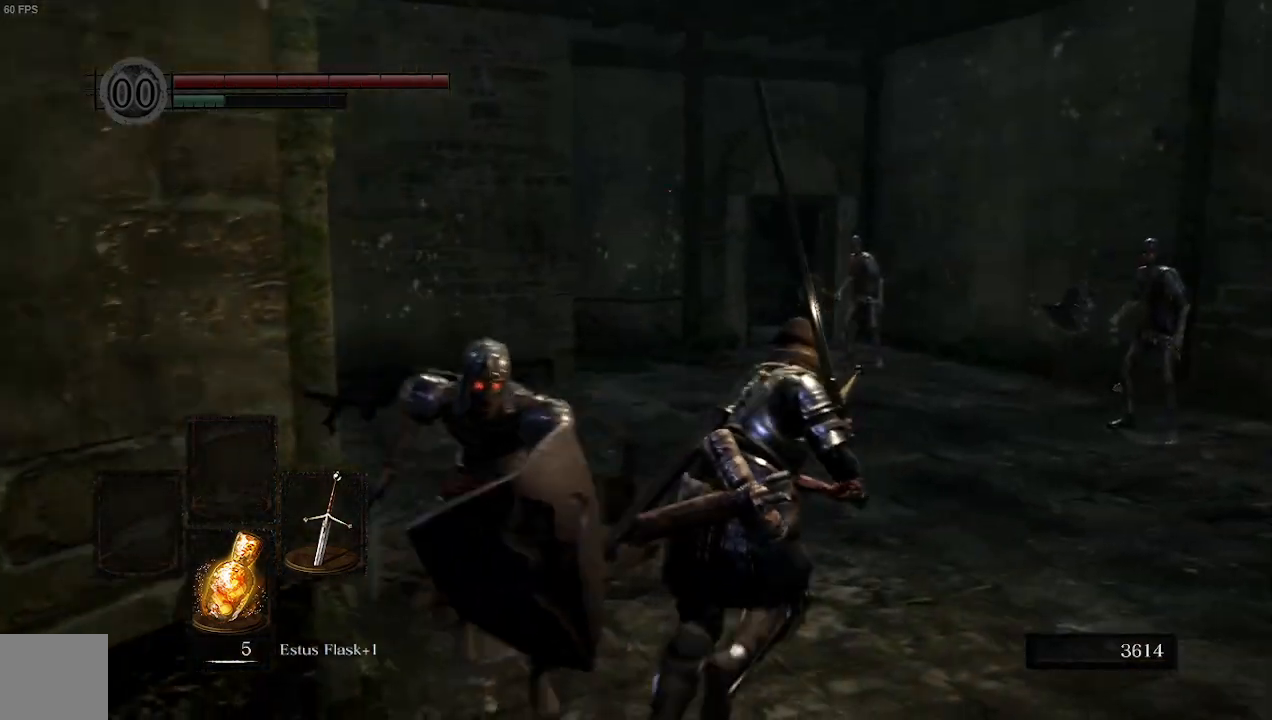
{"dt_ms": 500, "buttons": ["B"], "left_stick": "up-right", "right_stick": "left", "events": []}
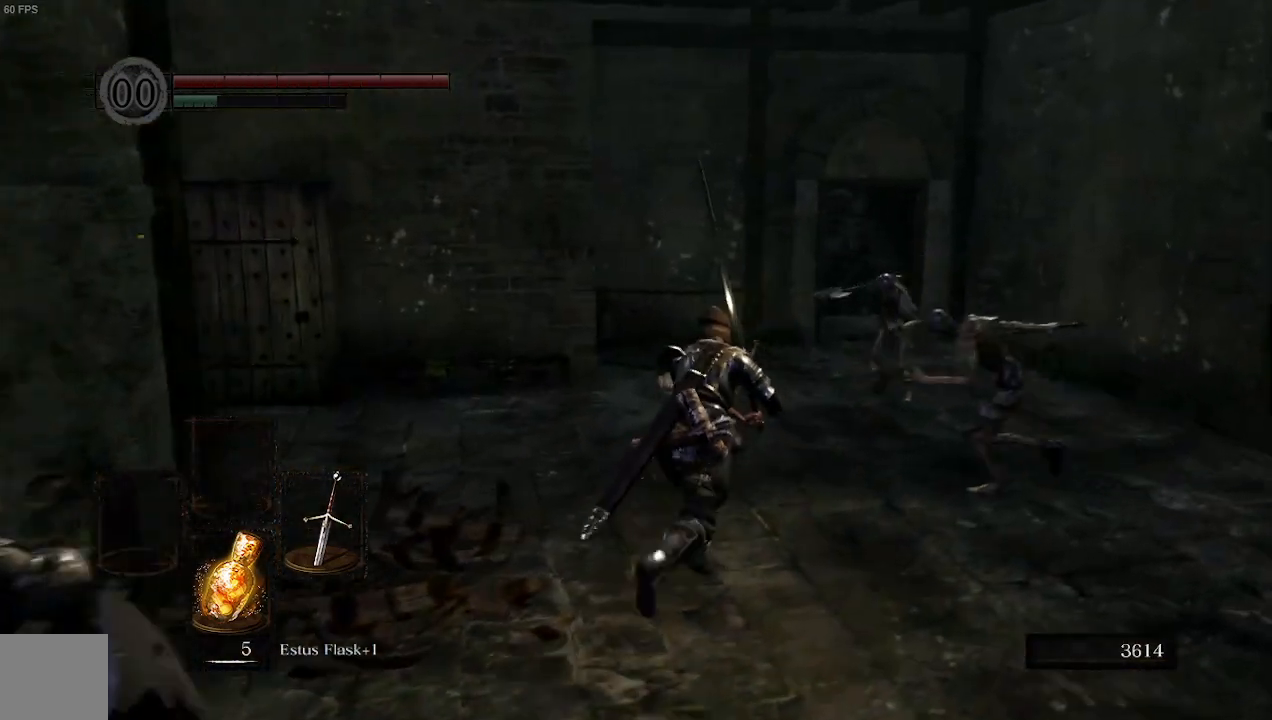
{"dt_ms": 500, "buttons": ["B"], "left_stick": "up-right", "right_stick": "center", "events": [[167, "right_stick", "down-left"], [333, "right_stick", "center"]]}
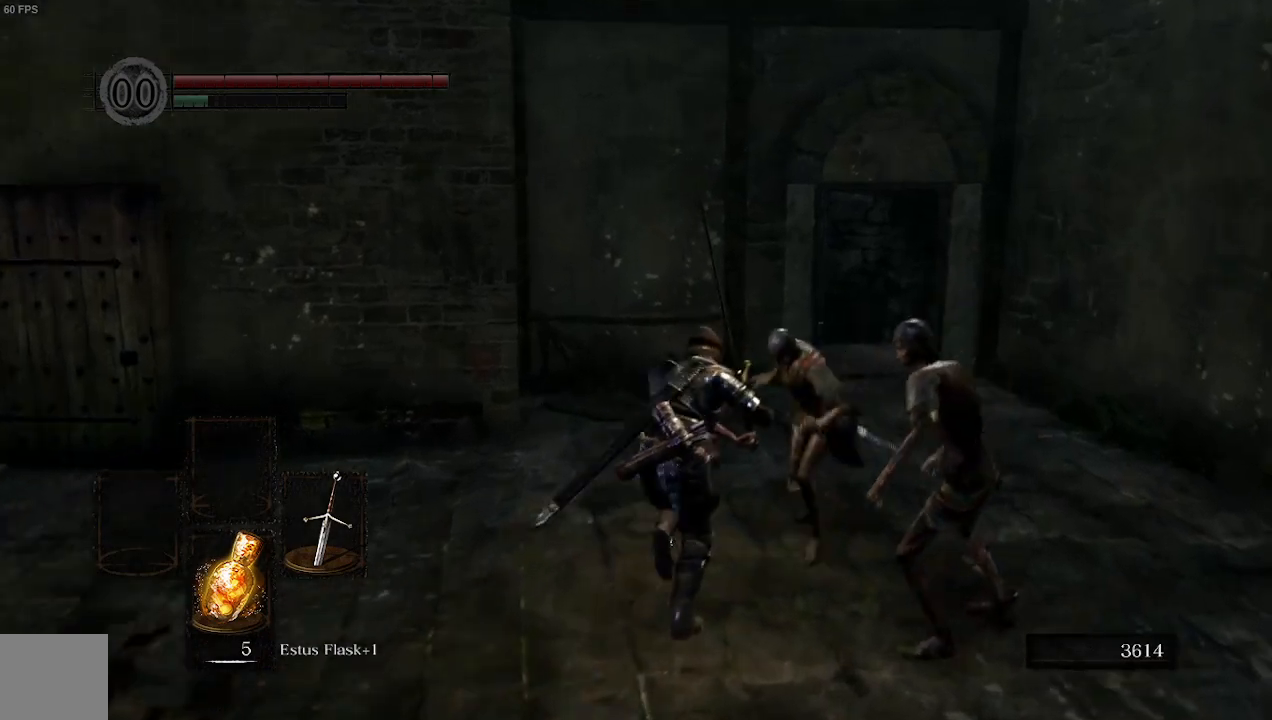
{"dt_ms": 500, "buttons": ["B"], "left_stick": "up-right", "right_stick": "down", "events": [[100, "right_stick", "down"]]}
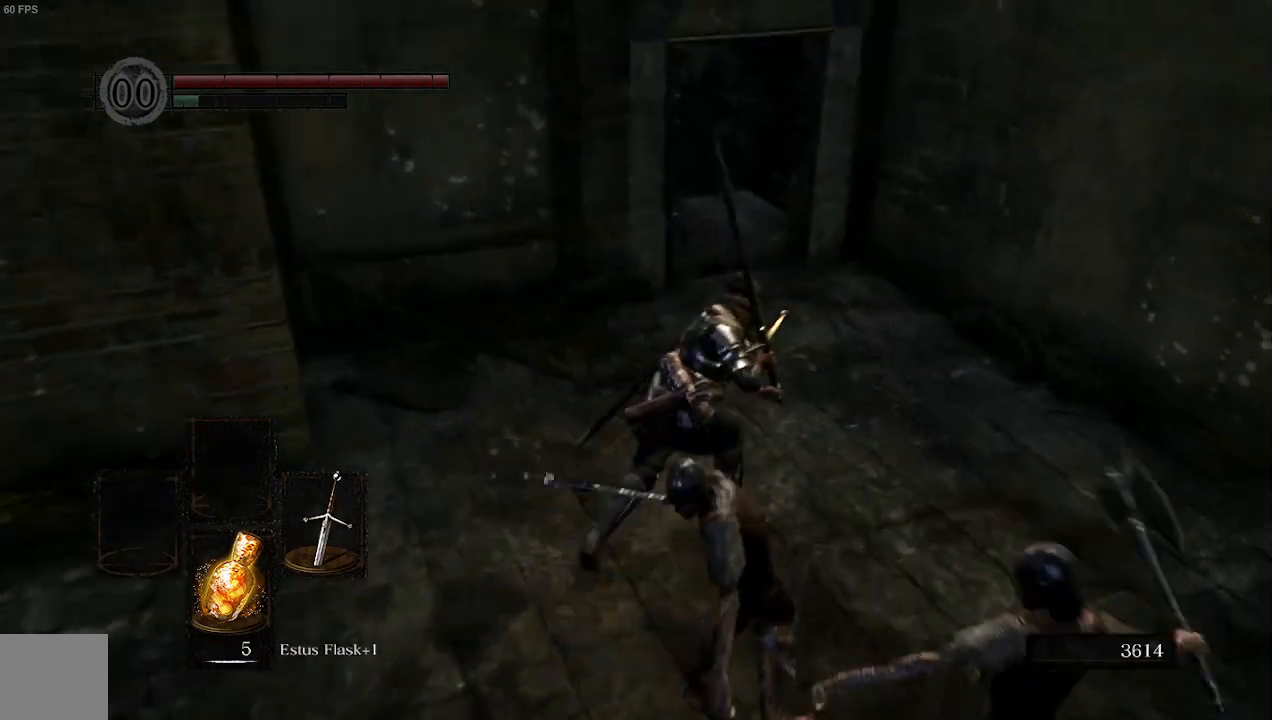
{"dt_ms": 500, "buttons": ["B"], "left_stick": "up", "right_stick": "down-left", "events": [[67, "right_stick", "down-left"], [500, "left_stick", "up"]]}
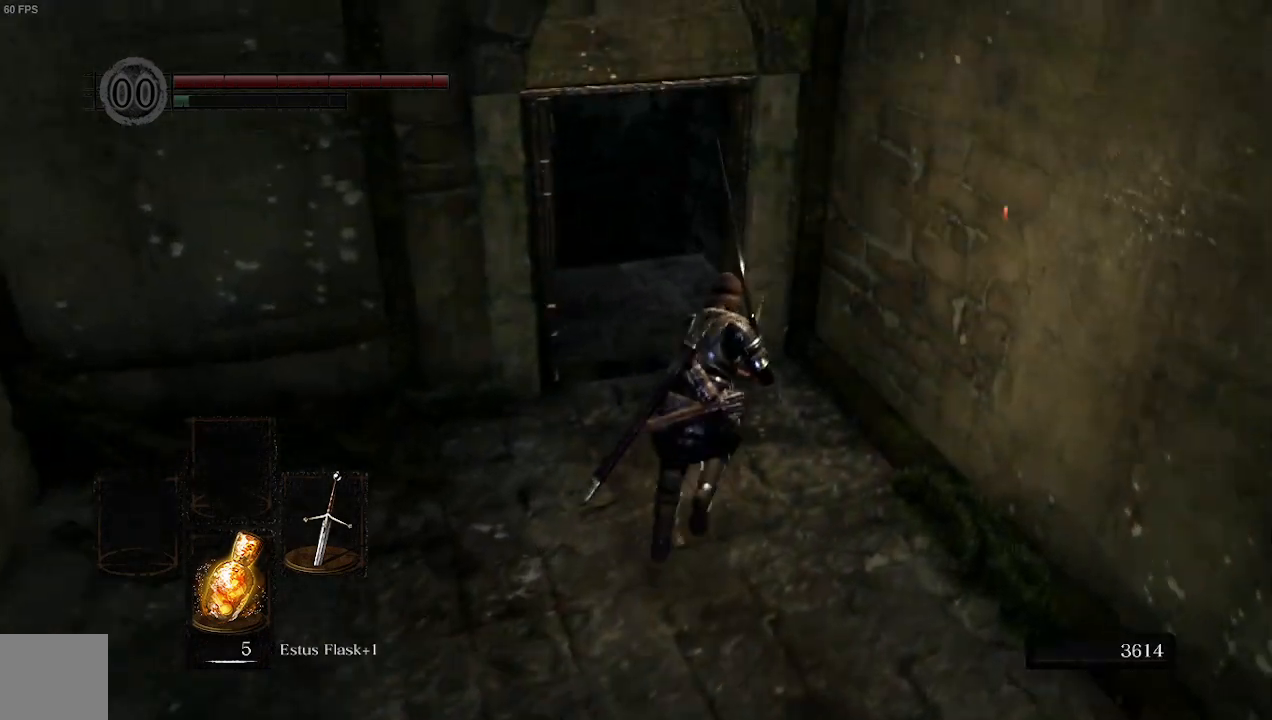
{"dt_ms": 500, "buttons": [], "left_stick": "up", "right_stick": "down-left", "events": [[100, "B", "up"]]}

Your instructions:
Above are records with pictures; repeat the records exactly and leave the pictures out.

Output:
{"dt_ms": 500, "buttons": ["B"], "left_stick": "up-right", "right_stick": "left", "events": []}
{"dt_ms": 500, "buttons": ["B"], "left_stick": "up-right", "right_stick": "center", "events": [[167, "right_stick", "down-left"], [333, "right_stick", "center"]]}
{"dt_ms": 500, "buttons": ["B"], "left_stick": "up-right", "right_stick": "down", "events": [[100, "right_stick", "down"]]}
{"dt_ms": 500, "buttons": ["B"], "left_stick": "up", "right_stick": "down-left", "events": [[67, "right_stick", "down-left"], [500, "left_stick", "up"]]}
{"dt_ms": 500, "buttons": [], "left_stick": "up", "right_stick": "down-left", "events": [[100, "B", "up"]]}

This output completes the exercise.